Start of Block
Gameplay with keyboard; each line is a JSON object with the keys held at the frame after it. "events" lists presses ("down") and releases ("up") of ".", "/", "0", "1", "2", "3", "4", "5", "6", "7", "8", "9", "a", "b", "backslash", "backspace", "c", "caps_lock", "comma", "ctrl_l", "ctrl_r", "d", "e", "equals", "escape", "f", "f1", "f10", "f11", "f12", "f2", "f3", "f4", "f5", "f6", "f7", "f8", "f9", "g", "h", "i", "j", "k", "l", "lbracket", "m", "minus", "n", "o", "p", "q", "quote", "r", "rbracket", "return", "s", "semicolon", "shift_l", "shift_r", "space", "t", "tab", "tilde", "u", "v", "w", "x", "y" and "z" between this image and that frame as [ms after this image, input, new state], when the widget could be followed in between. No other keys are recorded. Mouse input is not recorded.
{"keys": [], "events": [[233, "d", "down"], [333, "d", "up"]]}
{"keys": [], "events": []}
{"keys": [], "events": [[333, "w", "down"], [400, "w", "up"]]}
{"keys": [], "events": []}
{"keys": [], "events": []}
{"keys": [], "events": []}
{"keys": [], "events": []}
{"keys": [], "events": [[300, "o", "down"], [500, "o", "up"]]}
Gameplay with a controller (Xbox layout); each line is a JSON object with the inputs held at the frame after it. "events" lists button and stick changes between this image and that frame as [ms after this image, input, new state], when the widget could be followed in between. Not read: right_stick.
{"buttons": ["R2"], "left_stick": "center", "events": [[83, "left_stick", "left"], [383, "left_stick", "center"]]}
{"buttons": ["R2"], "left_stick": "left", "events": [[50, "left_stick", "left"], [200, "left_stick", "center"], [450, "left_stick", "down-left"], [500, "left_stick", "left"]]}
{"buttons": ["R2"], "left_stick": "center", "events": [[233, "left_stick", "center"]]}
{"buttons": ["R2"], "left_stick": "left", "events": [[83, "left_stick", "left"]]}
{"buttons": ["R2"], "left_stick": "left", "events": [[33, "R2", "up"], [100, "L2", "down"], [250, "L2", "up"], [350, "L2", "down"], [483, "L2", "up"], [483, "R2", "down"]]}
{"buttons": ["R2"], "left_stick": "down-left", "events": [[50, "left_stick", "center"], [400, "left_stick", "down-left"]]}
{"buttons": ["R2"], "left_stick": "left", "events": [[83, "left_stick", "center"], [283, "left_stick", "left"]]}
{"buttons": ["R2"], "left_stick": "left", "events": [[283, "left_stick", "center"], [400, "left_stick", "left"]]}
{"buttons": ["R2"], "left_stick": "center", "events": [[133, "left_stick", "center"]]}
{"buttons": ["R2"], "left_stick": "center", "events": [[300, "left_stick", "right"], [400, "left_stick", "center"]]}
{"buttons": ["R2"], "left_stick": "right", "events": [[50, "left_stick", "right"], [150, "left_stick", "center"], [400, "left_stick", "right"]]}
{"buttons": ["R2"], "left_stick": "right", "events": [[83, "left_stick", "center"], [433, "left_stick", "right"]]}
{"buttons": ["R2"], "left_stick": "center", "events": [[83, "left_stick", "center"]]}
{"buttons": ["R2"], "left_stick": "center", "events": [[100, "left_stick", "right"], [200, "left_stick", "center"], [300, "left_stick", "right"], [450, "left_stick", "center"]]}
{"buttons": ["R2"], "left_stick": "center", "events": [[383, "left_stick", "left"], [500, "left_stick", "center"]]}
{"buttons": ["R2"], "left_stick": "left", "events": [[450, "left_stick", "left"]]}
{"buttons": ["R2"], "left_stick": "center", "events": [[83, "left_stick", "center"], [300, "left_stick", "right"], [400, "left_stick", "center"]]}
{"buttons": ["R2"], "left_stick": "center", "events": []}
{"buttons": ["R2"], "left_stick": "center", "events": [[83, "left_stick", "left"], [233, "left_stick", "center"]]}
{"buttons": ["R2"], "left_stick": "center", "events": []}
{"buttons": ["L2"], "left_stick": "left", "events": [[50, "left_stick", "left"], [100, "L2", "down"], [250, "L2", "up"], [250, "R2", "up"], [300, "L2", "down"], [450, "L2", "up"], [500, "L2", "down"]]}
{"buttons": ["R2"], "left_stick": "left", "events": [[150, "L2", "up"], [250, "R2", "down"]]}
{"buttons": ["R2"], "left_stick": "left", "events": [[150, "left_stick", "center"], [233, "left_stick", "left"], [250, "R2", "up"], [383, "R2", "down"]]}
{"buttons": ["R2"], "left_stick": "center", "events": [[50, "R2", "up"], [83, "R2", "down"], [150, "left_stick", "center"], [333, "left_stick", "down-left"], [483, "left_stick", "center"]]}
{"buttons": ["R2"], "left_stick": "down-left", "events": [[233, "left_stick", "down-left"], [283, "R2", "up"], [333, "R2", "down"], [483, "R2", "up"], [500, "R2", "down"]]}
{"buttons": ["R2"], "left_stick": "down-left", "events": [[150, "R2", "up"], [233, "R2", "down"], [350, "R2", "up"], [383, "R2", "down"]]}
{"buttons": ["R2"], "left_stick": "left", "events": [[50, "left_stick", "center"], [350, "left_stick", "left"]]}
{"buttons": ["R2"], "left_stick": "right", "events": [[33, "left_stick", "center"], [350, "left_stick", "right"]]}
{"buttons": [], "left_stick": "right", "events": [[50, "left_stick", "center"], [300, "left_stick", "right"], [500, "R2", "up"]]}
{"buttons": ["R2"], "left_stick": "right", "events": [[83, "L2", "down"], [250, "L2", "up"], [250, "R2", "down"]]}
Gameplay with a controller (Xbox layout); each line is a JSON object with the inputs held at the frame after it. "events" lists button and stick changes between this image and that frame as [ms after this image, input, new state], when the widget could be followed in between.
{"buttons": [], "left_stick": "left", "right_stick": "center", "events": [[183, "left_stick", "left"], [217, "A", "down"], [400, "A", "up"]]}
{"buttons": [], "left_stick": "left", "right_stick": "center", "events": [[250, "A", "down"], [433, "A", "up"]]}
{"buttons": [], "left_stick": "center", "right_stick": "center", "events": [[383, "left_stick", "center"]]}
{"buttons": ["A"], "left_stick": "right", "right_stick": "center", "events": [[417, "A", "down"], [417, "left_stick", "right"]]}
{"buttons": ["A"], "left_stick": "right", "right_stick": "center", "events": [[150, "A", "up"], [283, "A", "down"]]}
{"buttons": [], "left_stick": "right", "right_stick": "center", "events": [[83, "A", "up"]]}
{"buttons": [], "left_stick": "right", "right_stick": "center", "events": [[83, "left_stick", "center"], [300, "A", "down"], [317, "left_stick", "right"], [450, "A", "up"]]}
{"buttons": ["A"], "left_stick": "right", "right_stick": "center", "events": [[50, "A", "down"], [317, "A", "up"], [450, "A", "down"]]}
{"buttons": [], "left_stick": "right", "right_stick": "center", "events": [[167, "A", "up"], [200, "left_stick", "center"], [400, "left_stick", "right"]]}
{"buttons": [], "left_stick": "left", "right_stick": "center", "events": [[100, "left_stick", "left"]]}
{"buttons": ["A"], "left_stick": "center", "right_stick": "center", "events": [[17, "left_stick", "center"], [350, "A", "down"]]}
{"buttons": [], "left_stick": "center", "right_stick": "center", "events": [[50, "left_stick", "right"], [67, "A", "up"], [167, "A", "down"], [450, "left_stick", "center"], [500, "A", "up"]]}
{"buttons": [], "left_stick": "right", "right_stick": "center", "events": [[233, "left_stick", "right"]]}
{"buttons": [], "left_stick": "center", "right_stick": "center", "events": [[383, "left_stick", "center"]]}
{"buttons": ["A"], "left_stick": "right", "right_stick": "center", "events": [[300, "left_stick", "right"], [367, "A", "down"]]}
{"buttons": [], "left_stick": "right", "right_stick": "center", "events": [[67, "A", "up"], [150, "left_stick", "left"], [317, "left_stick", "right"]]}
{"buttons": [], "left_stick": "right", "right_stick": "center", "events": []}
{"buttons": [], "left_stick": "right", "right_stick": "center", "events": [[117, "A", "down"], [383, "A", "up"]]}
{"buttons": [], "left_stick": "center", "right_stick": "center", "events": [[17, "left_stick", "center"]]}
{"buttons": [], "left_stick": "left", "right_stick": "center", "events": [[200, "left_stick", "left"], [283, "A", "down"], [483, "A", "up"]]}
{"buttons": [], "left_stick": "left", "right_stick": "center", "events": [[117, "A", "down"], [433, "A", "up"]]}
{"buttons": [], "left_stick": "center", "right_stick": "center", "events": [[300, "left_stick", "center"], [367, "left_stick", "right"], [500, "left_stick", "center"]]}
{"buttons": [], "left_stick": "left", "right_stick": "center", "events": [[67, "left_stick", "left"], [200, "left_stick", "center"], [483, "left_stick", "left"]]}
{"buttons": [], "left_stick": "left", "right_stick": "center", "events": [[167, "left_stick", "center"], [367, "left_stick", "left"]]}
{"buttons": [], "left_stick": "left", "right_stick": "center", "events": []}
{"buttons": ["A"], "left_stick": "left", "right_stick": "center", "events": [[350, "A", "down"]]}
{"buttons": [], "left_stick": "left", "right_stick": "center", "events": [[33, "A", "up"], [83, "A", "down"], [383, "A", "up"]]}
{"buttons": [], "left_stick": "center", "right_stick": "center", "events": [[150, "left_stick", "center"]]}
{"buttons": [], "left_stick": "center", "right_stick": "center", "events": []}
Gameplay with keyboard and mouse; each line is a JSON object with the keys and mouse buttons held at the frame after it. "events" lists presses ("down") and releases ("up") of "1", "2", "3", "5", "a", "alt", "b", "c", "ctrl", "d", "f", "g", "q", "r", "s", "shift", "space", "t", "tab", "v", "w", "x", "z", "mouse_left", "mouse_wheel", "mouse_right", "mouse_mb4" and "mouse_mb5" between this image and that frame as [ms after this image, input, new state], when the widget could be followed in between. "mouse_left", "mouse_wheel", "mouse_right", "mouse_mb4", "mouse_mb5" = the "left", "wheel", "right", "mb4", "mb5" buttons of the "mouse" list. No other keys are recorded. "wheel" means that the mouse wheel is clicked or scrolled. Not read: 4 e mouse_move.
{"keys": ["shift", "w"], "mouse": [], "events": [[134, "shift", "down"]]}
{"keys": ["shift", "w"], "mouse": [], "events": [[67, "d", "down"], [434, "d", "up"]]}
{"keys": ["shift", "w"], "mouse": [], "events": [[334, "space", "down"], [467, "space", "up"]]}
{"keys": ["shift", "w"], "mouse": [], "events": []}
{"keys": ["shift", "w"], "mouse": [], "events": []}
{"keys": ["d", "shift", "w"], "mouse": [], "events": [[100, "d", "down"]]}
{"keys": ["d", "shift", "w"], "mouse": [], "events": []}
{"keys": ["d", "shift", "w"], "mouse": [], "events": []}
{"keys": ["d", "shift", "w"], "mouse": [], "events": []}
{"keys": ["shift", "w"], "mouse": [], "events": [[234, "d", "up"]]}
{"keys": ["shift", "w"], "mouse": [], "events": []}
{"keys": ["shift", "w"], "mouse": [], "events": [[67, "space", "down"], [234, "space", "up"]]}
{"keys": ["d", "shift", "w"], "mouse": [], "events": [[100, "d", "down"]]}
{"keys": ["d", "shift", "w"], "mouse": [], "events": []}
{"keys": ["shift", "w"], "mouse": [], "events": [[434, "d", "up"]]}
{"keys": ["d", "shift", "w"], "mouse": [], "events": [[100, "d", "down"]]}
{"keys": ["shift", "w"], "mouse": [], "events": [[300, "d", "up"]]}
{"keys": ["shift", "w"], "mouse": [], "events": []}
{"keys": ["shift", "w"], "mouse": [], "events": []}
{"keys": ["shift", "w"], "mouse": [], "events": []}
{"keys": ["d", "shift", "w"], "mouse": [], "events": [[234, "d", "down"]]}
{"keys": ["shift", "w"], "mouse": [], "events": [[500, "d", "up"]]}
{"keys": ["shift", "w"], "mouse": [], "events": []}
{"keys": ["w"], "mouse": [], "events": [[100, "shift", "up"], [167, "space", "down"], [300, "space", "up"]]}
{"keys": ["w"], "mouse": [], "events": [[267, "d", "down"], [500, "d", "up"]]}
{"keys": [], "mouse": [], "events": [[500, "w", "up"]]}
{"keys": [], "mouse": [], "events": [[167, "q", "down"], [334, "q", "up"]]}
End of Block
● **TASK GOAL**: Determine which lines above include the word "widget", and report those lines in full.

● **TASK OUTPUT**:
Gameplay with keyboard; each line is a JSON object with the keys held at the frame after it. "events" lists presses ("down") and releases ("up") of ".", "/", "0", "1", "2", "3", "4", "5", "6", "7", "8", "9", "a", "b", "backslash", "backspace", "c", "caps_lock", "comma", "ctrl_l", "ctrl_r", "d", "e", "equals", "escape", "f", "f1", "f10", "f11", "f12", "f2", "f3", "f4", "f5", "f6", "f7", "f8", "f9", "g", "h", "i", "j", "k", "l", "lbracket", "m", "minus", "n", "o", "p", "q", "quote", "r", "rbracket", "return", "s", "semicolon", "shift_l", "shift_r", "space", "t", "tab", "tilde", "u", "v", "w", "x", "y" and "z" between this image and that frame as [ms after this image, input, new state], when the widget could be followed in between. No other keys are recorded. Mouse input is not recorded.
Gameplay with a controller (Xbox layout); each line is a JSON object with the inputs held at the frame after it. "events" lists button and stick changes between this image and that frame as [ms after this image, input, new state], when the widget could be followed in between. Not read: right_stick.
Gameplay with a controller (Xbox layout); each line is a JSON object with the inputs held at the frame after it. "events" lists button and stick changes between this image and that frame as [ms after this image, input, new state], when the widget could be followed in between.
Gameplay with keyboard and mouse; each line is a JSON object with the keys and mouse buttons held at the frame after it. "events" lists presses ("down") and releases ("up") of "1", "2", "3", "5", "a", "alt", "b", "c", "ctrl", "d", "f", "g", "q", "r", "s", "shift", "space", "t", "tab", "v", "w", "x", "z", "mouse_left", "mouse_wheel", "mouse_right", "mouse_mb4" and "mouse_mb5" between this image and that frame as [ms after this image, input, new state], when the widget could be followed in between. "mouse_left", "mouse_wheel", "mouse_right", "mouse_mb4", "mouse_mb5" = the "left", "wheel", "right", "mb4", "mb5" buttons of the "mouse" list. No other keys are recorded. "wheel" means that the mouse wheel is clicked or scrolled. Not read: 4 e mouse_move.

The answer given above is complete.